The food, water and power crises are part of a broader economic catastrophe. This can be traced back to the end of Robert Mugabe’s kleptocracy. In the years before he was toppled in a coup in November 2017, Mr Mugabe’s regime created money out of thin air to finance graft and profligacy.

Unlike in 2008-09, when Zimbabwe printed bank notes with ever more zeroes on them, this time the government used a keyboard. It credited banks’ books with electronic “Real-time Gross Settlement” (RTGS) dollars, which it said were equivalent to real dollars. But these electronic notes, or “zollars”, had no backing. It became hard, then impossible, to withdraw cash. On the black market zollars traded at various fractions of a greenback.

After Emmerson Mnangagwa replaced Mr Mugabe, the regime initially kept claiming that a zollar was worth a dollar. But from October 2018, as black-market prices spiked, it seemed to give up the fiction. It first ring-fenced real dollar deposits, an admission that zollars were, in fact, a new currency. In February it went a step further, allowing banks to trade between the two. Mthuli Ncube, the finance minister, has also taken steps to balance the budget by cutting spending and raising taxes.

In theory this all made sense. Zimbabwe was living beyond its means. In practice the reforms clashed with the instincts of the ruling Zanu-pf party: command, control, steal. Despite the government’s efforts to prop up the zollar, it lost 90% of its value versus the dollar from February to June. Civil servants and soldiers, who are paid in zollars, saw their earnings evaporate.

Fearing protests from state employees who wanted to be paid in dollars, the government announced on June 24th that foreign currencies “shall no longer be legal tender”. As ever, though, it soon undermined its own policy. Exceptions to the ban have been granted to some businesses.
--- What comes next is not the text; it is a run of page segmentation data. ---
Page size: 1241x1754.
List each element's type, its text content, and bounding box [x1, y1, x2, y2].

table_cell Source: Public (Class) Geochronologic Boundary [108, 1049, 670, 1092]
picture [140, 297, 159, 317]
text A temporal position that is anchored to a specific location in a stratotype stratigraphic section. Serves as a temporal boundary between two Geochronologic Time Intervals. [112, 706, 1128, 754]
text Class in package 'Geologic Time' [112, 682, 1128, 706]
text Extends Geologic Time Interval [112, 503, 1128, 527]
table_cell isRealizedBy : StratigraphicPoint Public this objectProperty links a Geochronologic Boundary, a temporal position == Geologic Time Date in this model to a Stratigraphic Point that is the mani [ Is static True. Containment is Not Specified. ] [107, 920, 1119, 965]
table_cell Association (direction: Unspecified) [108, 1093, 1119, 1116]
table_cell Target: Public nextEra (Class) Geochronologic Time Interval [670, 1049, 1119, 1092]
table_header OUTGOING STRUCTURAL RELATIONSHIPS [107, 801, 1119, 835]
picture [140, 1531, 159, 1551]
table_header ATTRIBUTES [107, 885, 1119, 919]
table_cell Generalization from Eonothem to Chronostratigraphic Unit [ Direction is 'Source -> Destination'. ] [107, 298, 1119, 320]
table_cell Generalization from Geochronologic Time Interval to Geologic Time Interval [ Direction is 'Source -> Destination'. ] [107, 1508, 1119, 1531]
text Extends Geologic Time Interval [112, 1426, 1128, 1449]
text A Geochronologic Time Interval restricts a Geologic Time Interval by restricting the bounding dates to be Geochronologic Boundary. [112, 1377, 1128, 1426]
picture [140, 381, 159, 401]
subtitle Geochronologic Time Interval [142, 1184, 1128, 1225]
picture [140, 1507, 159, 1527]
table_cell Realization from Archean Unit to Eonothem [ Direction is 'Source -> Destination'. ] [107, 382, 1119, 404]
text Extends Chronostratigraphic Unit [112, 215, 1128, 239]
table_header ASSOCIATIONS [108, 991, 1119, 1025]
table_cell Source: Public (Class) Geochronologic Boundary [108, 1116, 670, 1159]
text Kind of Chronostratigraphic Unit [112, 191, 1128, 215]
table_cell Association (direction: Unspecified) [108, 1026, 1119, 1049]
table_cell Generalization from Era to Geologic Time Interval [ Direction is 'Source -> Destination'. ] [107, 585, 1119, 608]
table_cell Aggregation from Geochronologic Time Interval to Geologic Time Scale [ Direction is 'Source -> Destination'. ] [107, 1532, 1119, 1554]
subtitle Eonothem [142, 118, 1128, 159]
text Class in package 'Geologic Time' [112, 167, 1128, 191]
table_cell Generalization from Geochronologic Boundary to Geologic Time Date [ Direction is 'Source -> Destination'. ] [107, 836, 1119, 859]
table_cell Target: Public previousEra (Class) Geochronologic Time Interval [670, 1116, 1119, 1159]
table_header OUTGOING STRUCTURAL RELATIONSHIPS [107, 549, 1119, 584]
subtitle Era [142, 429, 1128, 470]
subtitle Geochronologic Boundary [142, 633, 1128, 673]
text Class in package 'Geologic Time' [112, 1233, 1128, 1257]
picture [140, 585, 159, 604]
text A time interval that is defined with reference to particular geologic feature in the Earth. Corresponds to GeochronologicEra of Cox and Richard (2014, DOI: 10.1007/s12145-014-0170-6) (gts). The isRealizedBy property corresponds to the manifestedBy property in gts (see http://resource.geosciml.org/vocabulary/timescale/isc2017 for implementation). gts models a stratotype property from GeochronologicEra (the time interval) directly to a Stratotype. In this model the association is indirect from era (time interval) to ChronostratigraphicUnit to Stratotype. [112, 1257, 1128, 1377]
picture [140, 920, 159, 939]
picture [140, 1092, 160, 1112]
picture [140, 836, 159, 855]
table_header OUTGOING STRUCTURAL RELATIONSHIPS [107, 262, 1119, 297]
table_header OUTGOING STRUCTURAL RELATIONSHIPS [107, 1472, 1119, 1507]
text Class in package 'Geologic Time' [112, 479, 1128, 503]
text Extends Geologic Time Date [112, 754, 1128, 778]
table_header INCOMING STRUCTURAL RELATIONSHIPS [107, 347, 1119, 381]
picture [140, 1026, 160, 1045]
Zimbabwe is locked in a downward spiral, fears Derek Matyszak of the Institute for Security Studies, a think-tank. The regime relies on exporters for its supply of dollars. But there will be few exports without raw materials and power. Tobacco farmers, for example, are already planning on planting fewer seeds next year.

Helping countries hit with balance-of-payments crises is the job of the International Monetary Fund (IMF). But the IMF cannot lend to Zimbabwe until it clears its arrears to other international institutions, such as the World Bank. Zimbabwe will struggle to do that without another loan.

Yet Western governments, led by America, are clear that political reform must precede economic assistance. Here Mr Mnangagwa has dragged his feet. The West has suggested that he remove two repressive laws as a starting point. Mr Mnangagwa has repeatedly promised to repeal them, but has not done so. His security services, meanwhile, keep shooting, abducting and beating his opponents with impunity.

This terror has cowed civil society. But such is the anger among ordinary Zimbabweans that calls for further protests have grown. The opposition MDC Alliance will stage a rally in Harare on August 16th.

Some Zimbabweans are protesting in a different way. By leaving. A decade ago economic crisis forced hundreds of thousands to flee. So far the new outflow is much smaller. But it has begun, reckons Bishop Muparutsa. He brings up the latest Bible verse he has distributed on Whatsapp. It is a passage from the Book of Exodus.